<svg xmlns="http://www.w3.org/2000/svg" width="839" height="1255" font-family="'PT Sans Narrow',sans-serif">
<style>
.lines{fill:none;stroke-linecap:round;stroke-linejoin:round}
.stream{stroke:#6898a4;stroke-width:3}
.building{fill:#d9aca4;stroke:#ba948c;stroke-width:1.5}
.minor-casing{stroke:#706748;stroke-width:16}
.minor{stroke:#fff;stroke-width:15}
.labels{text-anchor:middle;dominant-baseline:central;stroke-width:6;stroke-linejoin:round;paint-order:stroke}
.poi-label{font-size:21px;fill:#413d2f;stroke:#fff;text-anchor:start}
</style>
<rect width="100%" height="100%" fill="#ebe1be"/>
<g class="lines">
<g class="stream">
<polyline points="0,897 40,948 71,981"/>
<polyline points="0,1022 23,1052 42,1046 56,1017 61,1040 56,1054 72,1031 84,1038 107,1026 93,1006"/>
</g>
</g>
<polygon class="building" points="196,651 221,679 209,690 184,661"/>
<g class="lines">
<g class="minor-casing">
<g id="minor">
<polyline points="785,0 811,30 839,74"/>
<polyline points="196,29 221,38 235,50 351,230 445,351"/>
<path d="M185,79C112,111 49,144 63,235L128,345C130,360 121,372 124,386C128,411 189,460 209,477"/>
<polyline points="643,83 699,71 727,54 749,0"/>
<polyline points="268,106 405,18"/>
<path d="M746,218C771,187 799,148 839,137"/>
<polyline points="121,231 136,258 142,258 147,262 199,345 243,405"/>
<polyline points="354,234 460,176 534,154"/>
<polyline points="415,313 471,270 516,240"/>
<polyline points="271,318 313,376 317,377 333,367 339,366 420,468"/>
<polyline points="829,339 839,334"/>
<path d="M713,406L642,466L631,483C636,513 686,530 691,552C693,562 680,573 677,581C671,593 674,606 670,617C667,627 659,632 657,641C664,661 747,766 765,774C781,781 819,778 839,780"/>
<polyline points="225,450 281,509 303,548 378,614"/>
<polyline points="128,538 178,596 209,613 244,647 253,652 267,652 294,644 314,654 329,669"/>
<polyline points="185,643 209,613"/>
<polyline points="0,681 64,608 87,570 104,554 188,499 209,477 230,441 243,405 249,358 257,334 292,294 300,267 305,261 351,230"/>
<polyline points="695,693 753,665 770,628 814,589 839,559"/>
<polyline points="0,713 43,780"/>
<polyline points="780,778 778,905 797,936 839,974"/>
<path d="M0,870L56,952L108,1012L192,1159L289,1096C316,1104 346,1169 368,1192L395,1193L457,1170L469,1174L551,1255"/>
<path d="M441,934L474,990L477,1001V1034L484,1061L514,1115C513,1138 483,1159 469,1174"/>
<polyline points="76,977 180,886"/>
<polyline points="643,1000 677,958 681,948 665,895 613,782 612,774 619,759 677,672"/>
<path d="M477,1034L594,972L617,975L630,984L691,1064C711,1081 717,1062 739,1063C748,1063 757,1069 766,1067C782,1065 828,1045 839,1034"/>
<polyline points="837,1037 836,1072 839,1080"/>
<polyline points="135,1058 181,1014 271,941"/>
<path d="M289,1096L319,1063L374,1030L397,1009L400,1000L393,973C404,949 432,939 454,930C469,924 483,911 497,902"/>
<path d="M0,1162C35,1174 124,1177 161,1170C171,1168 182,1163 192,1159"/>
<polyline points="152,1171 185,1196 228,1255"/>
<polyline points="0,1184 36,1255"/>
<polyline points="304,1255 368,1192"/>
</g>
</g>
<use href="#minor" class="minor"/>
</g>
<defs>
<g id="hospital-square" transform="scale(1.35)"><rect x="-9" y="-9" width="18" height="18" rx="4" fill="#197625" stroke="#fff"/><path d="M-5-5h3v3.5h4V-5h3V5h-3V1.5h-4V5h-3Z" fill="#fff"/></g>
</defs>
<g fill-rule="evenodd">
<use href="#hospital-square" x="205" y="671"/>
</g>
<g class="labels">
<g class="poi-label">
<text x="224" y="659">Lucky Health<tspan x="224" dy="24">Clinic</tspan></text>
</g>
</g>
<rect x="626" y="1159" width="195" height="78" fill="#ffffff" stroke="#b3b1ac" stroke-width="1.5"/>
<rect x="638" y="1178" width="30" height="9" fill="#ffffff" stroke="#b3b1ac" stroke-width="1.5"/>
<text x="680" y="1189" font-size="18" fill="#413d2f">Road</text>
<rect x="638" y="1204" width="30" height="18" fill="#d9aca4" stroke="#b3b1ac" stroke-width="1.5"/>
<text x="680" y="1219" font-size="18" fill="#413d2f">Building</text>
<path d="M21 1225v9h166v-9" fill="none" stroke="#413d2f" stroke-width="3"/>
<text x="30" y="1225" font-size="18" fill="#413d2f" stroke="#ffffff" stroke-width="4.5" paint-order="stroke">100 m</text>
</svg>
☆ ☆ ☆ ☆ ☆ ☆ ☆
--- Work order ---
Nothing in the entries should be skipped. Output them all exactly.

--- Solved exercise ---
<svg xmlns="http://www.w3.org/2000/svg" width="839" height="1255" font-family="'PT Sans Narrow',sans-serif">
<style>
.lines{fill:none;stroke-linecap:round;stroke-linejoin:round}
.stream{stroke:#6898a4;stroke-width:3}
.building{fill:#d9aca4;stroke:#ba948c;stroke-width:1.5}
.minor-casing{stroke:#706748;stroke-width:16}
.minor{stroke:#fff;stroke-width:15}
.labels{text-anchor:middle;dominant-baseline:central;stroke-width:6;stroke-linejoin:round;paint-order:stroke}
.poi-label{font-size:21px;fill:#413d2f;stroke:#fff;text-anchor:start}
</style>
<rect width="100%" height="100%" fill="#ebe1be"/>
<g class="lines">
<g class="stream">
<polyline points="0,897 40,948 71,981"/>
<polyline points="0,1022 23,1052 42,1046 56,1017 61,1040 56,1054 72,1031 84,1038 107,1026 93,1006"/>
</g>
</g>
<polygon class="building" points="196,651 221,679 209,690 184,661"/>
<g class="lines">
<g class="minor-casing">
<g id="minor">
<polyline points="785,0 811,30 839,74"/>
<polyline points="196,29 221,38 235,50 351,230 445,351"/>
<path d="M185,79C112,111 49,144 63,235L128,345C130,360 121,372 124,386C128,411 189,460 209,477"/>
<polyline points="643,83 699,71 727,54 749,0"/>
<polyline points="268,106 405,18"/>
<path d="M746,218C771,187 799,148 839,137"/>
<polyline points="121,231 136,258 142,258 147,262 199,345 243,405"/>
<polyline points="354,234 460,176 534,154"/>
<polyline points="415,313 471,270 516,240"/>
<polyline points="271,318 313,376 317,377 333,367 339,366 420,468"/>
<polyline points="829,339 839,334"/>
<path d="M713,406L642,466L631,483C636,513 686,530 691,552C693,562 680,573 677,581C671,593 674,606 670,617C667,627 659,632 657,641C664,661 747,766 765,774C781,781 819,778 839,780"/>
<polyline points="225,450 281,509 303,548 378,614"/>
<polyline points="128,538 178,596 209,613 244,647 253,652 267,652 294,644 314,654 329,669"/>
<polyline points="185,643 209,613"/>
<polyline points="0,681 64,608 87,570 104,554 188,499 209,477 230,441 243,405 249,358 257,334 292,294 300,267 305,261 351,230"/>
<polyline points="695,693 753,665 770,628 814,589 839,559"/>
<polyline points="0,713 43,780"/>
<polyline points="780,778 778,905 797,936 839,974"/>
<path d="M0,870L56,952L108,1012L192,1159L289,1096C316,1104 346,1169 368,1192L395,1193L457,1170L469,1174L551,1255"/>
<path d="M441,934L474,990L477,1001V1034L484,1061L514,1115C513,1138 483,1159 469,1174"/>
<polyline points="76,977 180,886"/>
<polyline points="643,1000 677,958 681,948 665,895 613,782 612,774 619,759 677,672"/>
<path d="M477,1034L594,972L617,975L630,984L691,1064C711,1081 717,1062 739,1063C748,1063 757,1069 766,1067C782,1065 828,1045 839,1034"/>
<polyline points="837,1037 836,1072 839,1080"/>
<polyline points="135,1058 181,1014 271,941"/>
<path d="M289,1096L319,1063L374,1030L397,1009L400,1000L393,973C404,949 432,939 454,930C469,924 483,911 497,902"/>
<path d="M0,1162C35,1174 124,1177 161,1170C171,1168 182,1163 192,1159"/>
<polyline points="152,1171 185,1196 228,1255"/>
<polyline points="0,1184 36,1255"/>
<polyline points="304,1255 368,1192"/>
</g>
</g>
<use href="#minor" class="minor"/>
</g>
<defs>
<g id="hospital-square" transform="scale(1.35)"><rect x="-9" y="-9" width="18" height="18" rx="4" fill="#197625" stroke="#fff"/><path d="M-5-5h3v3.5h4V-5h3V5h-3V1.5h-4V5h-3Z" fill="#fff"/></g>
</defs>
<g fill-rule="evenodd">
<use href="#hospital-square" x="205" y="671"/>
</g>
<g class="labels">
<g class="poi-label">
<text x="224" y="659">Lucky Health<tspan x="224" dy="24">Clinic</tspan></text>
</g>
</g>
<rect x="626" y="1159" width="195" height="78" fill="#ffffff" stroke="#b3b1ac" stroke-width="1.5"/>
<rect x="638" y="1178" width="30" height="9" fill="#ffffff" stroke="#b3b1ac" stroke-width="1.5"/>
<text x="680" y="1189" font-size="18" fill="#413d2f">Road</text>
<rect x="638" y="1204" width="30" height="18" fill="#d9aca4" stroke="#b3b1ac" stroke-width="1.5"/>
<text x="680" y="1219" font-size="18" fill="#413d2f">Building</text>
<path d="M21 1225v9h166v-9" fill="none" stroke="#413d2f" stroke-width="3"/>
<text x="30" y="1225" font-size="18" fill="#413d2f" stroke="#ffffff" stroke-width="4.5" paint-order="stroke">100 m</text>
</svg>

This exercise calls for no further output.